We like to pretend that words spoken about us by others aren’t hurtful. I know that when I get upset, I’m frequently told that I should, “just stop caring” or “stop being so sensitive”. The truth is that if someone tells you repeatedly that you are worthless, that you’ll never succeed, or that you aren’t beautiful, it’s very likely that you’ve started believing those lies.

The words that have been spoken to you have greatly altered your perspective of yourself. If the pain was really bad, they may have even prevented you from living out your dreams or from being the person you want to be.

Instead of pretending that words don’t affect you, the best route is to admit to yourself and to God that you have been hurt.

Go to Jesus and give him all of the words that you’ve taken to heart and ask him to replace these things with the truth about how God sees you. Invite the Holy Spirit into this prayer time and ask him to cleanse you from these lies and empower you to live with confidence.

•••••

* **Work order 1**
In the passage on hurtful words, what does it call the best route instead of pretending that words don't affect you?
* **Work order 2**
Reproduce the stretch of the passage on hurtful words from "The words that have" through "have been hurt." word for word.

•••••

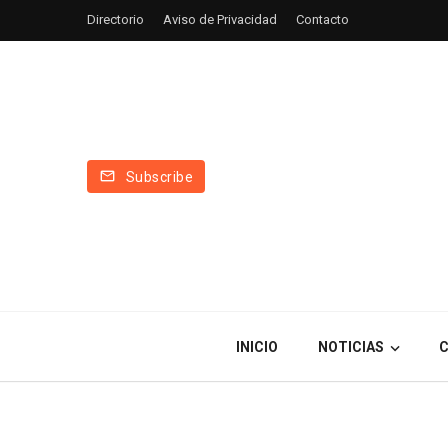
Directorio
Aviso de Privacidad
Contacto
Subscribe
INICIO
NOTICIAS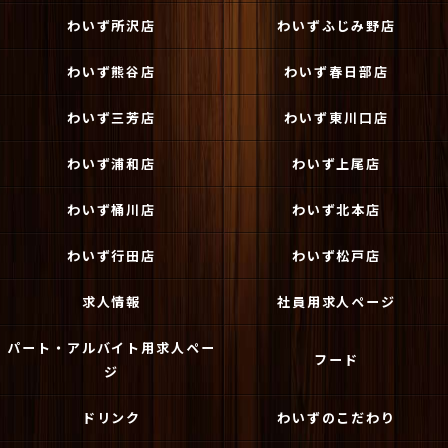
わいず所沢店
わいずふじみ野店
わいず熊谷店
わいず春日部店
わいず三芳店
わいず東川口店
わいず浦和店
わいず上尾店
わいず桶川店
わいず北本店
わいず行田店
わいず松戸店
求人情報
社員用求人ページ
パート・アルバイト用求人ペー
フード
ジ
ドリンク
わいずのこだわり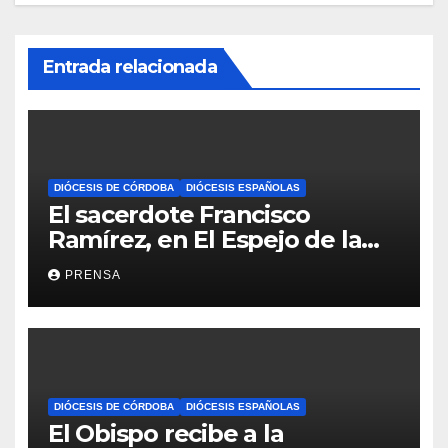
Entrada relacionada
DIÓCESIS DE CÓRDOBA
DIÓCESIS ESPAÑOLAS
El sacerdote Francisco
Ramírez, en El Espejo de la
Iglesia
PRENSA
DIÓCESIS DE CÓRDOBA
DIÓCESIS ESPAÑOLAS
El Obispo recibe a la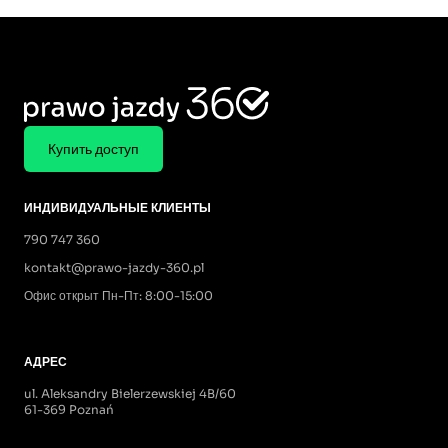
Купить доступ
ИНДИВИДУАЛЬНЫЕ КЛИЕНТЫ
790 747 360
kontakt@prawo-jazdy-360.pl
Офис открыт Пн-Пт: 8:00-15:00
АДРЕС
ul. Aleksandry Bielerzewskiej 4B/60
61-369 Poznań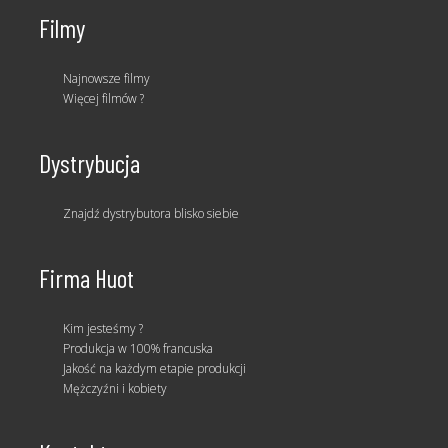
Filmy
Najnowsze filmy
Więcej filmów ?
Dystrybucja
Znajdź dystrybutora blisko siebie
Firma Huot
Kim jesteśmy ?
Produkcja w 100% francuska
Jakość na każdym etapie produkcji
Mężczyźni i kobiety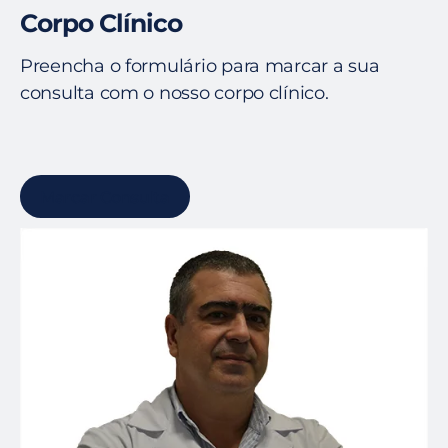
Corpo Clínico
Preencha o formulário para marcar a sua
consulta com o nosso corpo clínico.
Marcar Consulta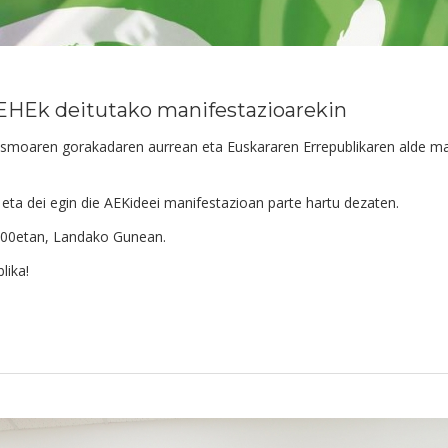
 EHEk deitutako manifestazioarekin
ismoaren gorakadaren aurrean eta Euskararen Errepublikaren alde man
, eta dei egin die AEKideei manifestazioan parte hartu dezaten.
8:00etan, Landako Gunean.
lika!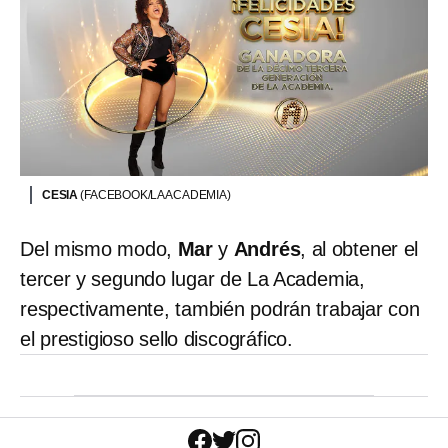
CESIA
(FACEBOOK/LA ACADEMIA)
Del mismo modo,
Mar
y
Andrés
, al obtener el
tercer y segundo lugar de La Academia,
respectivamente, también podrán trabajar con
el prestigioso sello discográfico.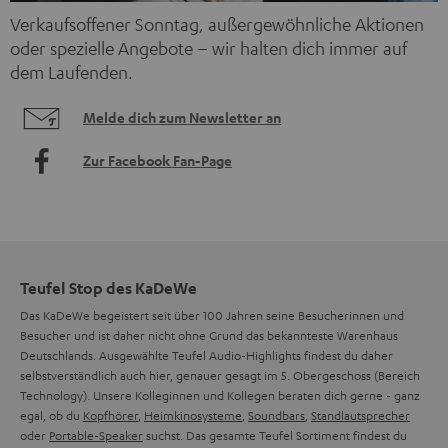
Verkaufsoffener Sonntag, außergewöhnliche Aktionen
oder spezielle Angebote – wir halten dich immer auf
dem Laufenden.
Melde dich zum Newsletter an
Zur Facebook Fan-Page
Teufel Stop des KaDeWe
Das KaDeWe begeistert seit über 100 Jahren seine Besucherinnen und
Besucher und ist daher nicht ohne Grund das bekannteste Warenhaus
Deutschlands. Ausgewählte Teufel Audio-Highlights findest du daher
selbstverständlich auch hier, genauer gesagt im 5. Obergeschoss (Bereich
Technology). Unsere Kolleginnen und Kollegen beraten dich gerne - ganz
egal, ob du
Kopfhörer
,
Heimkinosysteme
,
Soundbars
,
Standlautsprecher
oder
Portable-Speaker
suchst. Das gesamte Teufel Sortiment findest du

•••••

* **Task answer 1**
To admit to yourself and to God that you have been hurt.

* **Task answer 2**
The words that have been spoken to you have greatly altered your perspective of yourself. If the pain was really bad, they may have even prevented you from living out your dreams or from being the person you want to be.

Instead of pretending that words don’t affect you, the best route is to admit to yourself and to God that you have been hurt.